Gesprächsfähigkeit ermöglichen

Zur Überwindung dieser Scham und auch, um Gesprächsfähigkeit zu ermöglichen, initiierte Quartiersmanagerin Lisa Radl in diesem Jahr zusammen mit dem vietnamesischen Verein "Dien Hong - Gemeinsam unter einem Dach" Gesprächskreise unter dem Titel "Lichtenhäger im Gespräch", die im Vietnamesisch-buddhistischen Tempel stattfanden. Sie selbst kam erst vor vier Jahren nach Rostock und hat schnell gemerkt, dass es schwer ist, über die Ereignisse zu sprechen. "Es ist mit Angst belastet, mitunter eine offene Wunde und ein Trauma", erläutert sie im Gespräch mit dem Bundespräsidenten. Doch auch sie bestätigt, dass Lichtenhagen mehr zu bieten habe als das Pogrom von 1992. "Wenn wir miteinander ins Gespräch kommen, bleiben wir auf Augenhöhe", findet Radl.

Miteinander ins Gespräch kommen und vor allem einen Ort für alle Generationen schaffen möchte auch die Leiterin des Stadtteil- und Begegnungszentrums (SBZ), Hanka Bobsin. Seit 2004 ist das Lichtenhager SBZ in Trägerschaft der katholischen Kolping-Initiative. Das Hauptaugenmerk liege aber immer noch auf der aktiven Jugendsozialarbeit. Schon vorher gab es, auch in Reaktion auf die rassistischen Ausschreitungen, einen Jugendtreff, der bis 2003 von Wolfgang Demuth vom Verein "Jugendwohnen HRO" geleitet wurde. Die Kolping-Iinitiative betrieb damals in Rostock-Lichtenhagen schon ein betreutes Wohnen für Jugendliche und Schulsozialarbeit.

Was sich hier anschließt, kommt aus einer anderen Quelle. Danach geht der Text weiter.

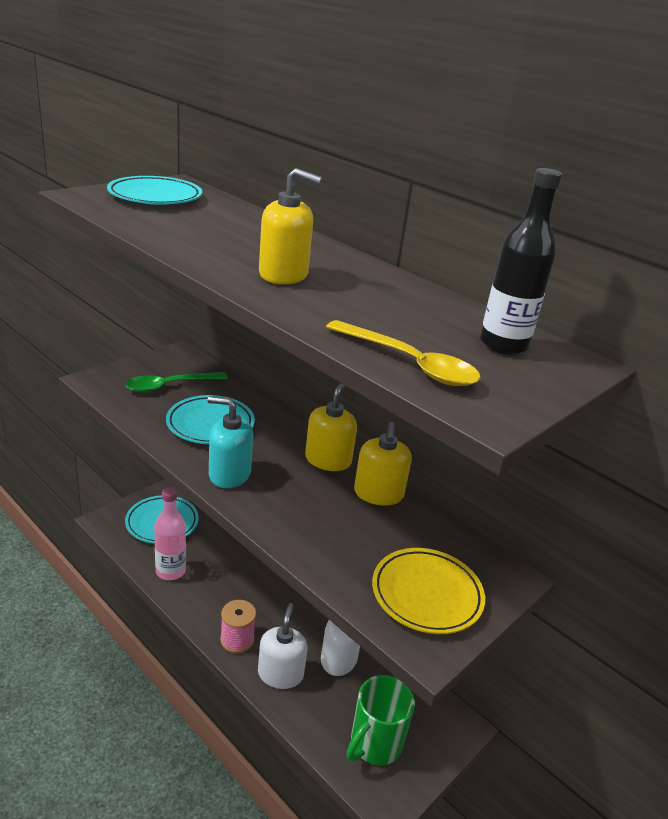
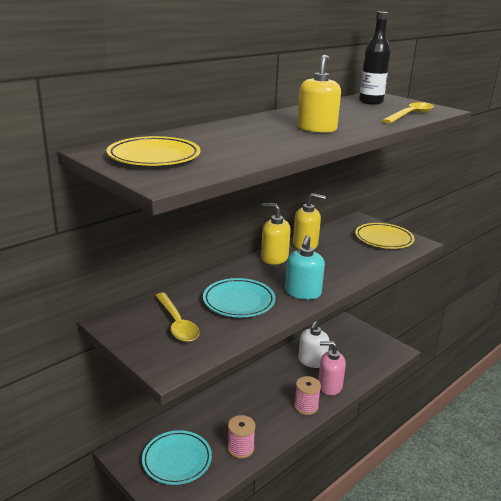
camera: 85 degrees left, 5 degrees down
(155, 197) = (154, 157): turquoise plate -> yellow plate
(169, 386) = (177, 324): green spoon -> yellow spoon
(170, 571) = (240, 448): pink bottle -> pink spool
(280, 674) = (329, 386): white soap dispenser -> pink soap dispenser
(374, 743) = (367, 351): green mug -> none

Das von Demuth geleitete Jugendcafe wurde im Rahmen des "Aktionsprogramms gegen Aggression und Gewalt" eingerichtet. "Die meisten Jugendlichen damals waren in einer Findungsphase. Wir haben versucht, sie alle aufzufangen, ob sie jetzt links oder rechts waren, von der Hauptschule oder vom Gymnasium kamen", berichtet Demuth. Der Geist, alle so wie sie sind, wenigstens zu tolerieren, sei auch in Trägerschaft der Kolping-Initiative erhalten geblieben.